Quando pensamos na produção de queijos artesanais de excelência, é comum nos concentrarmos na genética do rebanho, na qualidade da pastagem, no manejo do curral e na higiene da ordenha. No entanto, existe um ingrediente silencioso, responsável por quase 90% da composição do leite, que muitas vezes não recebe a atenção devida: a água de dessedentação animal.
Existe uma regra de ouro na queijaria de alto nível: a água que o gado bebe deve ter a mesma qualidade e pureza da água que você serve na sua mesa.
Abaixo, explicamos cientificamente por que a implantação de uma estação simples de tratamento de água na propriedade transforma não apenas a saúde do rebanho, mas a integridade e o rendimento do queijo no tacho.
1. A Matéria-Prima Primária: 87% do Leite é Água
Fisiologicamente, o leite bovino é uma emulsão complexa composta por aproximadamente 87% de água, 4,6% de lactose, 3,8% de gordura, 3,2% de proteínas (com destaque para as caseínas) e minerais.
Para produzir 1 litro de leite, uma vaca de alta produção precisa consumir entre 3 e 5 litros de água. Se uma vaca produz 20 litros por dia, ela consome facilmente cerca de 80 a 100 litros de água diários. Se essa água contiver contaminantes, o impacto no metabolismo animal é imediato.
2. O Impacto Microbiológico na Saúde Rumenal e Intestinal
Águas de minas ou poços sem tratamento costumam carregar carga microbiana indesejada, como coliformes fecais, Escherichia coli, Salmonella e protozoários.
Ao ingerir água contaminada:
Desequilíbrio da Flora Rumenal: A microbiota do rúmen é responsável por fermentar as fibras e transformá-las em ácidos graxos voláteis (os "tijolos" para a gordura do leite). Bactérias nocivas desestabilizam esse ambiente.
Desvio de Energia Metabólica: Em vez de direcionar nutrientes e energia para a síntese de proteínas e gordura da glândula mamária, o organismo do animal gasta energia acionando o sistema imunológico para combater infecções e inflamações subclínicas.
Risco de Mastite: A imunidade baixa deixa o teto mais suscetível a infecções, aumentando a Contagem de Células Somáticas (CCS) do leite.
3. Química da Água: Metais Pesados e Matéria Orgânica
Não é apenas a microbiologia que afeta o leite; a química da água desempenha um papel crucial:
Excesso de Ferro e Manganês: Presentes em muitas águas subterrâneas e de minas, esses metais podem dar um sabor metálico à água, reduzindo o consumo pelo animal.

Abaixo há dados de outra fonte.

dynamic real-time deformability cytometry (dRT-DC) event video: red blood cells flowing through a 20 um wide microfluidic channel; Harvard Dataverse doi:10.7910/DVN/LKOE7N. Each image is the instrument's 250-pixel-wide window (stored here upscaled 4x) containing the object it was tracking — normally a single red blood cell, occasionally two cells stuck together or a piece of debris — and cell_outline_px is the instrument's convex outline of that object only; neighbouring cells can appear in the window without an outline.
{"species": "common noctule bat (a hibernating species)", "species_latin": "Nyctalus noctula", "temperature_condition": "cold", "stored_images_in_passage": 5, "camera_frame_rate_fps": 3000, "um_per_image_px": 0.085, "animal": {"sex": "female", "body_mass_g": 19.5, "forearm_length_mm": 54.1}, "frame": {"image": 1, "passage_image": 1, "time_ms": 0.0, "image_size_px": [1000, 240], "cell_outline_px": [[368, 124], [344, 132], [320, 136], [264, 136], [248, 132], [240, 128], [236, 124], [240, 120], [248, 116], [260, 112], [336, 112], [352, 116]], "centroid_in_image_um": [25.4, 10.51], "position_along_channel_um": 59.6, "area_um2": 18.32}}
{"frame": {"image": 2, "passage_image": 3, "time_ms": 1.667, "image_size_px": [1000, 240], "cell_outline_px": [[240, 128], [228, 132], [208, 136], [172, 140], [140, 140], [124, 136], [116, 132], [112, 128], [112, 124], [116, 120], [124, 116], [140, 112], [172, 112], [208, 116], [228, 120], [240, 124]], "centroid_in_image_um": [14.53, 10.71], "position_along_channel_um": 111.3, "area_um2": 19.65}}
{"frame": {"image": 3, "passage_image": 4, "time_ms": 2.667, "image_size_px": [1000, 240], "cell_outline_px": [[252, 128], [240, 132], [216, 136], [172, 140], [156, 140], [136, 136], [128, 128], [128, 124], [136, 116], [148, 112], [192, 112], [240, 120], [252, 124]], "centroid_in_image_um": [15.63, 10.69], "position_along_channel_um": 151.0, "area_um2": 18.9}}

Além disso, atuam como catalisadores de oxidação, reduzindo a estabilidade lipídica e alterando o perfil aromático do queijo.
Compostos Orgânicos e Odores: Matéria orgânica em decomposição na fonte de água gera compostos voláteis que podem ser absorvidos e transferidos para o leite, criando off-flavors (sabores e odores indesejados).
4. O Impacto na Coagulação e no Rendimento do Queijo
Um leite vindo de animais que consomem água de alta pureza apresenta equilíbrio mineral ideal (especialmente de cálcio e fósforo biodisponíveis) e menor nível de estresse oxidativo.
Força de Coágulo: Leites com menor CCS e proteína íntegra formam coalhadas mais firmes e homogêneas, retendo melhor a gordura no grão.
Rendimento: A integridade das caseínas reduz as perdas de sólidos no soro, aumentando o rendimento por litro processado.
Maturação Segura: Queijos de longa maturação exigem rigor absoluto na carga microbiológica inicial. Começar o processo com um leite gerado a partir de água pura minimiza o risco de estufamento precoce ou tardio causado por bactérias indesejadas.
A Solução: Estações Simples de Tratamento na Propriedade
Garantir água potável para todo o rebanho não exige investimentos milionários. Estações de Tratamento de Água (ETA) rurais e funcionais podem ser montadas com custos acessíveis e excelente eficiência técnica, utilizando:
Decantação e Filtragem por Mídia Física: Filtros compostos por camadas de areia de diferentes granulometrias e cascalho para retenção de partículas suspensas e turbidez.
Carvão Ativado: Elemento fundamental que reduz matéria orgânica, neutraliza odores, sabores estranhos e retém eventuais resíduos químicos.
Clorador ou Esterilização por UV: Sistemas simples de dosagem de cloro ou lâmpadas ultravioleta para eliminar 99,9% dos vírus e bactérias antes da distribuição para os bebedouros.
Conclusão
Tratar a água dos bebedouros não é um luxo, mas um investimento estratégico na qualidade do produto final. O queijoeiro que busca a excelência técnica entende que o cuidado com o queijo começa muito antes da ordenha: começa na nascente e na pureza da água fornecida ao animal.